The discovery was made at the site of a new development to the east of Modena along the Via Emilia, between San Lazzaro and Fossalta. At a depth of only 60 cm the archaeologists from ArcheoModena found the remains of a cremation necropolis and a 1st century Roman irrigation ditch/canal. The necropolis, which ran along the ancient Via Emilia, produced a few cremation burials and the remains of a shrine that had been robbed out in antiquity.
But as the team excavated into the flood deposits within the irrigation ditch they made a grisly discovery of three non-cremated individuals. It appeared from closer examination that these skeletal remains did not represent straight forward burials and may have undergone violent deaths before being hastily thrown into the ditch and covered over.
Dug on the edges of the city to irrigate the fields, it would have been easy to hide their remains at the bottom of this ditch, weighing them down with bricks from the nearby cemetery to prevent them surfacing. There they remained beneath the flowing water for decades until repeated localised floods filled the channel and surrounding area with thin laminated layers of mud.
Initial investigations
The dating of the context is attributable to a period between the first century BC and first century AD suggested by brick, pieces of gravestone and Dressel I amphorae fragments found around the skeletons.
It is assumed that missing skeletal parts became lost post-mortem as the bodies lay beneath the water of the irrigation ditch, but initial observations of the remaining bones began to paint a distinctly unsavoury picture of how this male trio met their deaths.
The skeleton of a youth aged 16-20 years retained only his pelvis and two legs: missing the whole upper body apart from his skull which was found between his legs along with his arms. Oblique cut marks were observed on his legs, about 1cm long and with deep sharp profiles.

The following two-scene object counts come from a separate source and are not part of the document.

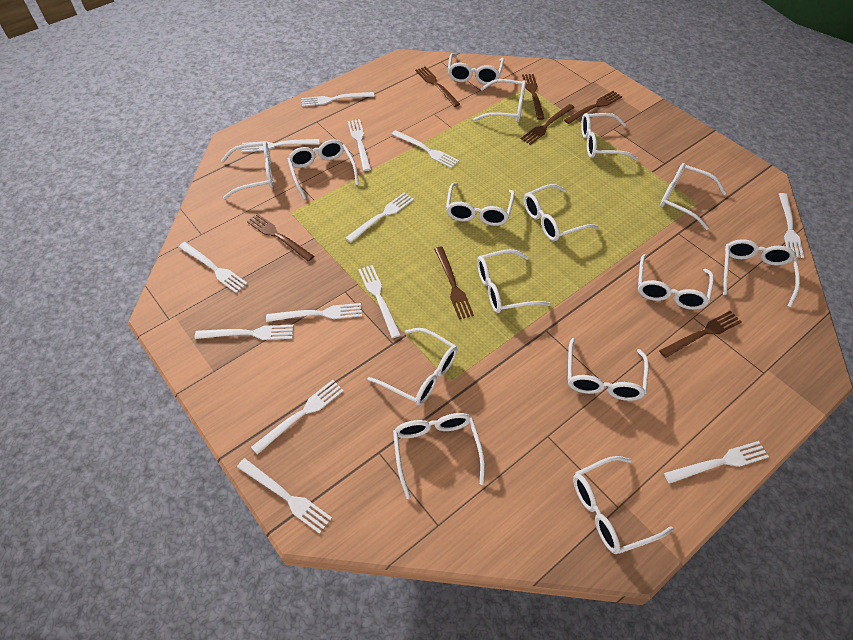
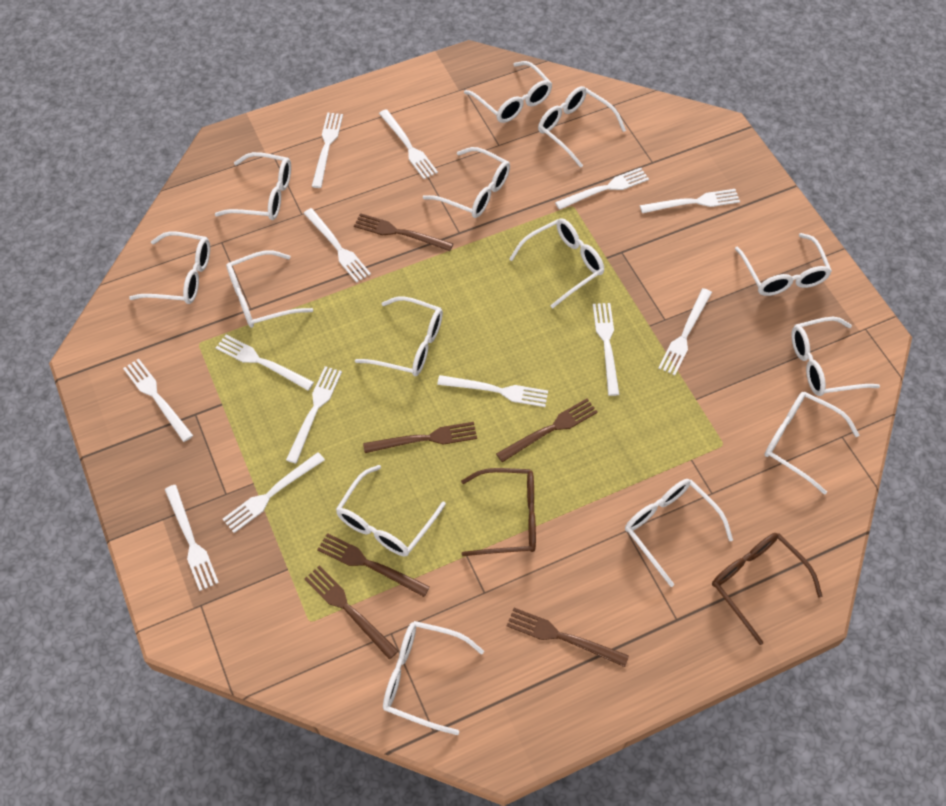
brown fork: 7 -> 6
brown glasses: 0 -> 2
white glasses: 15 -> 14

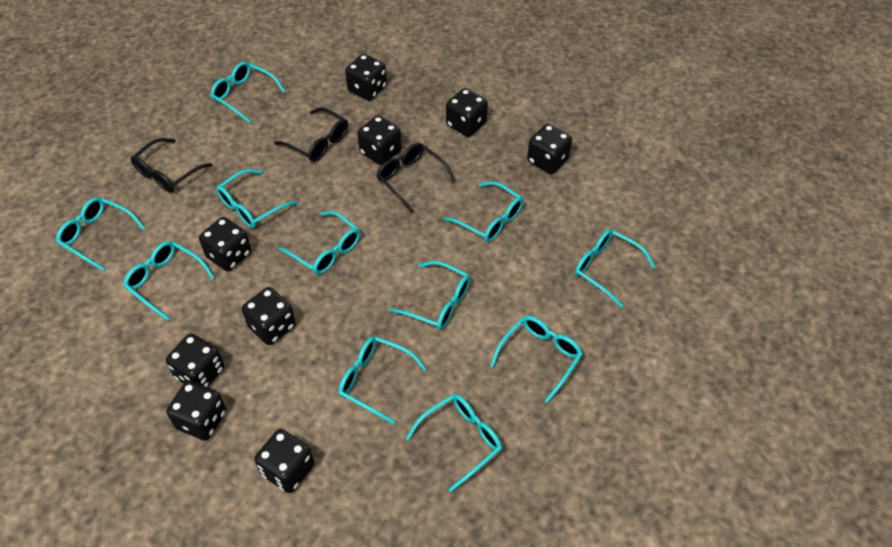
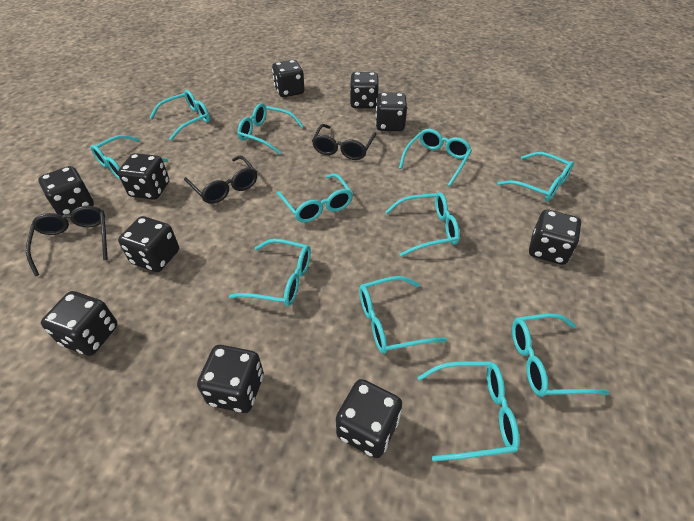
black dice: 9 -> 10

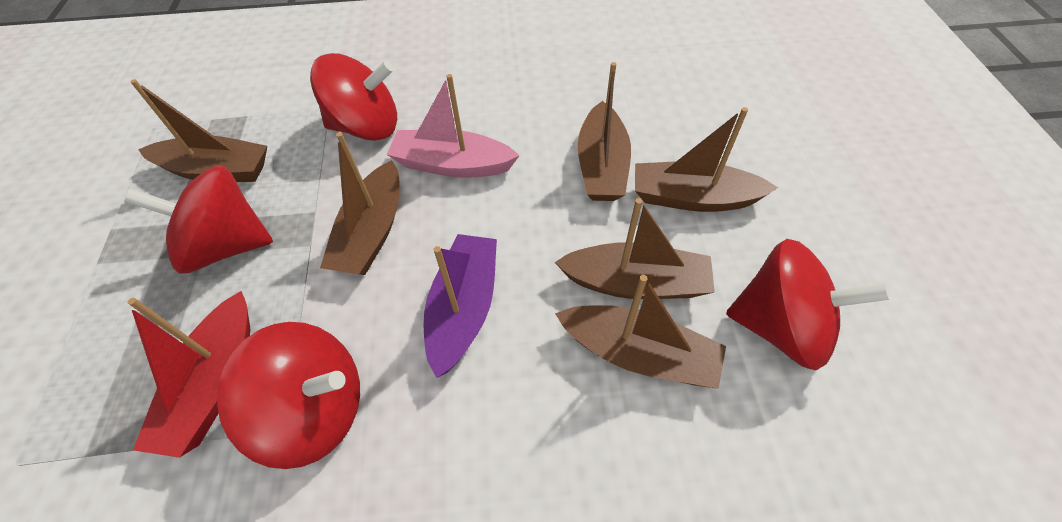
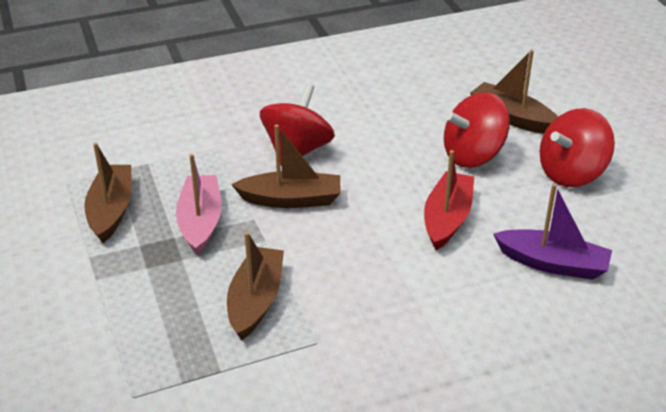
brown boat: 6 -> 4
red spinning top: 4 -> 3

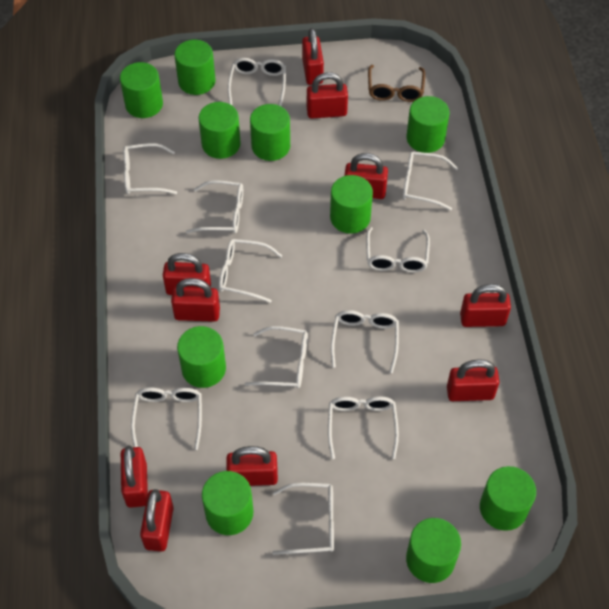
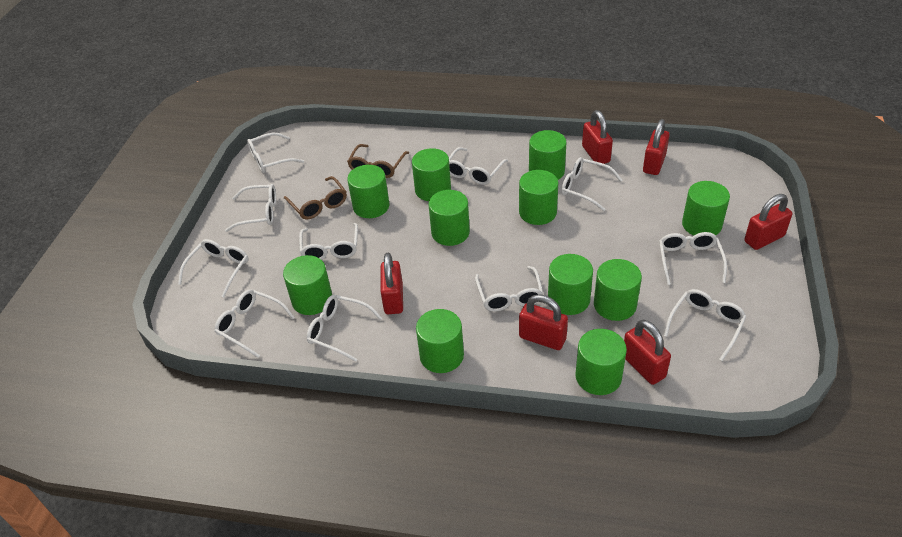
brown glasses: 1 -> 2
green cylinder: 10 -> 11
red padlock: 10 -> 6

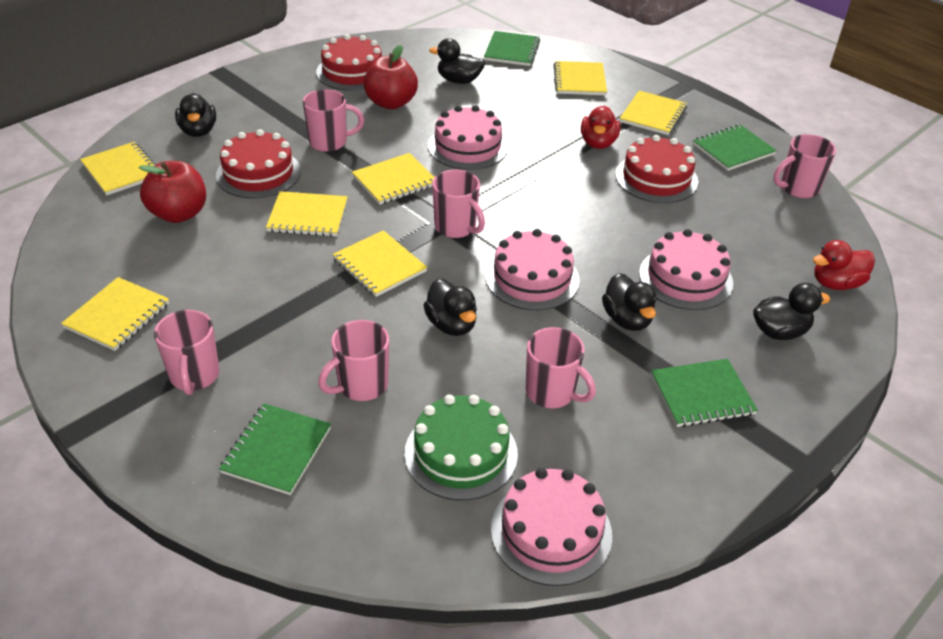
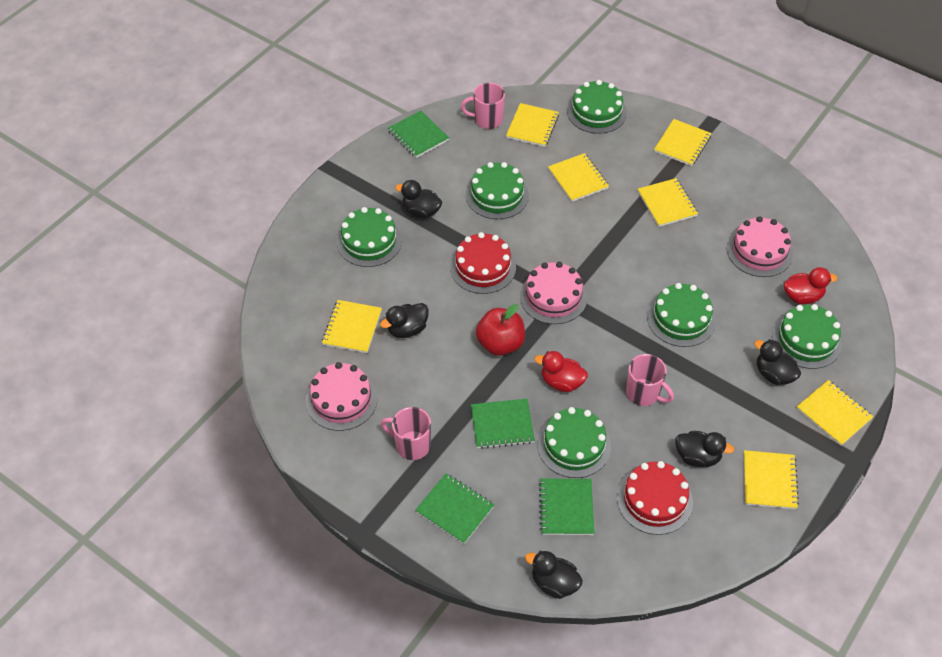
green cake: 1 -> 6
pink cake: 4 -> 3
pink mug: 6 -> 3
red apple: 2 -> 1
red cake: 3 -> 2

The second individual, an adult of about 30 years, had his arms crossed behind his back – perhaps implying that his wrists had been bound – but missing the lower half of the body including the pelvis.
The third man, aged 18-25 years, retained only his head, shoulder and part of one arm.
The archaeologists have speculated that the trio may have been escaped slaves who had suffered the severest of punishments or even victims of a blood feud.
“The hypothesis that it is a murder is certainly plausible,” comments Prof. Gianfranco Purpura, professor of Roman Law at the University of Palermo. Among other things, the proximity of the city, along the public highway, leads to the suggestion that the archaeologists have uncovered a long forgotten crime from some 2000 years ago.
Further analysis on the remains is expected to be carried out to try and piece together the final moments of these three individuals.